Elle avait volontairement reporté l’envoi à son éditeur de « Madelaine avant l’aube »… Elle en parle avec passion pour situer les choses clairement : « Contrairement aux idées reçues, mon livre n’est pas situé. Pas dans le Morvan. C’est la France rurale, il y a 300 ans. L’idée n’était pas de cantonner le livre à une région, ni à une date. Ce n’est pas un Romain historique. C’est une histoire de famille. De domination. Avec autant de thèmes actuels. On peut le dater si on veut. Je parle du grand hiver, en 1709, quand la Seine gelait à Paris, le vin se figeait dans les verres.
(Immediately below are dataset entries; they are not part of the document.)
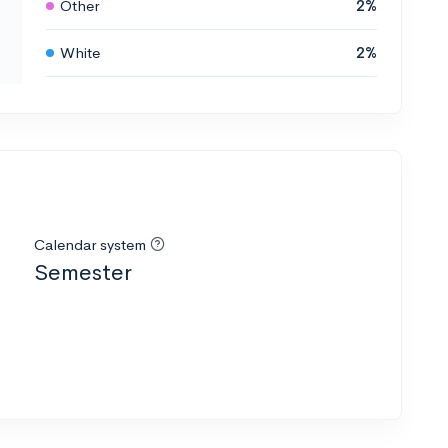
Other
2%
White
2%
Calendar system
Semester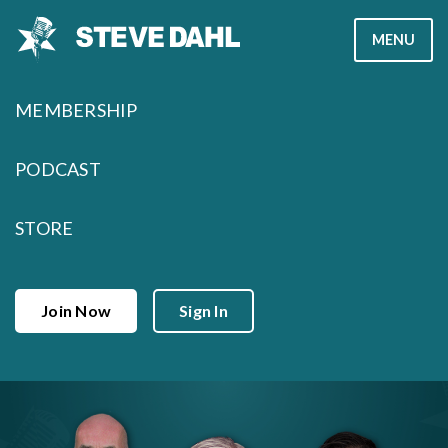
Skip
MENU
to
content
MEMBERSHIP
PODCAST
STORE
Join Now
Sign In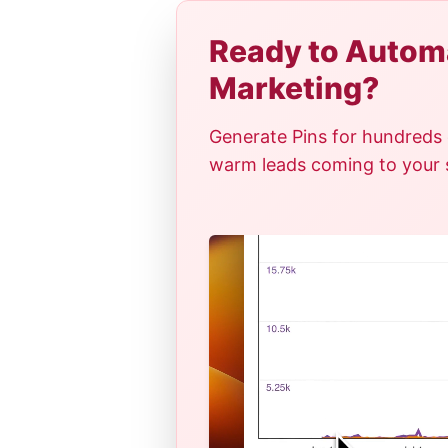
Ready to Automa
Marketing?
Generate Pins for hundreds 
warm leads coming to your si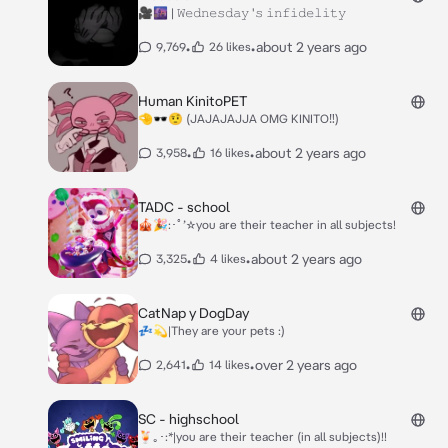
🎥🌆 | 𝚆𝚎𝚍𝚗𝚎𝚜𝚍𝚊𝚢 '𝚜 𝚒𝚗𝚏𝚒𝚍𝚎𝚕𝚒𝚝𝚢
•
•
about 2 years ago
9,769
26 likes
Human KinitoPET
🤏🕶️🤨 (JAJAJAJJA OMG KINITO‼️)
•
•
about 2 years ago
3,958
16 likes
TADC - school
🎪🎉:･ﾟ’☆you are their teacher in all subjects!
•
•
about 2 years ago
3,325
4 likes
CatNap y DogDay
💤💫|They are your pets :)
•
•
over 2 years ago
2,641
14 likes
SC - highschool
🍹｡･:*|you are their teacher (in all subjects)!!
Mais je ne voulais pas le limiter à 1709. C’est pour moi un conte-roman.
Sa vie, sa percée dans le monde très dur de la littérature, ressemble aussi à un conte. Elle aime sa nouvelle vie. Evidemment pour des titres littéraires dont on sait qu’ils sont très aléatoires. Mais parce qu’on le sent si bien dans le Morvan, au pied du Mont Beuvray, dans cette commune de La Comelle où l’on ne passe pas, mais où l’on vient.
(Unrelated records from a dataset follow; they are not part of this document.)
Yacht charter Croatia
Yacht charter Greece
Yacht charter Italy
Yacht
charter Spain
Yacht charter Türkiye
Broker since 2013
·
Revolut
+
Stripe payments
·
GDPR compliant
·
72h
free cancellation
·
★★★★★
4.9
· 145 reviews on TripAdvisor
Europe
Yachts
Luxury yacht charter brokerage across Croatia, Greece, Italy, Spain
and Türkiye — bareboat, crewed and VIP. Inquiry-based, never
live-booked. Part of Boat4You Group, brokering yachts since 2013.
« Quand mon père a repris une maison à La Comelle, je me suis dit « c’est ma maison ! Elle y a élu domicile il y a 11 ans.
A La Comelle, presque tout le monde se connaît. Alors, quand on croise deux retraités profitant des belles journées d’automne, ils connaissent évidemment l’auteur dont le dernier roman est plébiscité depuis sa sortie en août.
« Elle habite en haut de la deuxième rue à droite », nous dit-on. Notre première rencontre avec la romancière a donc eu lieu alors qu’elle était sur une tondeuse autoportée. « Ça me permet de me détendre, car la pression est forte », dit-elle avec un grand sourire.
Elle sourit de sa sélection dans le carré final et de la tempête médiatique qui s’était produite, avec encore et toujours des demandes d’interviews, de rencontres, de tournages… « J’ai même fait envoyer mes relevés de notes à un ancien professeur de fac qui m’a demandé. J’ai pu constater, ce que j’avais oublié, que j’étais bon en biologie. Son agenda depuis octobre se remplit à la vitesse du TGV qu’elle prend pour rejoindre Paris. Parce qu’elle préserve son petit nid à La Comelle. Elle ne reçoit pas d’invités chez elle, mais se réunit ailleurs. Sauf, sauf, à de très rares exceptions près.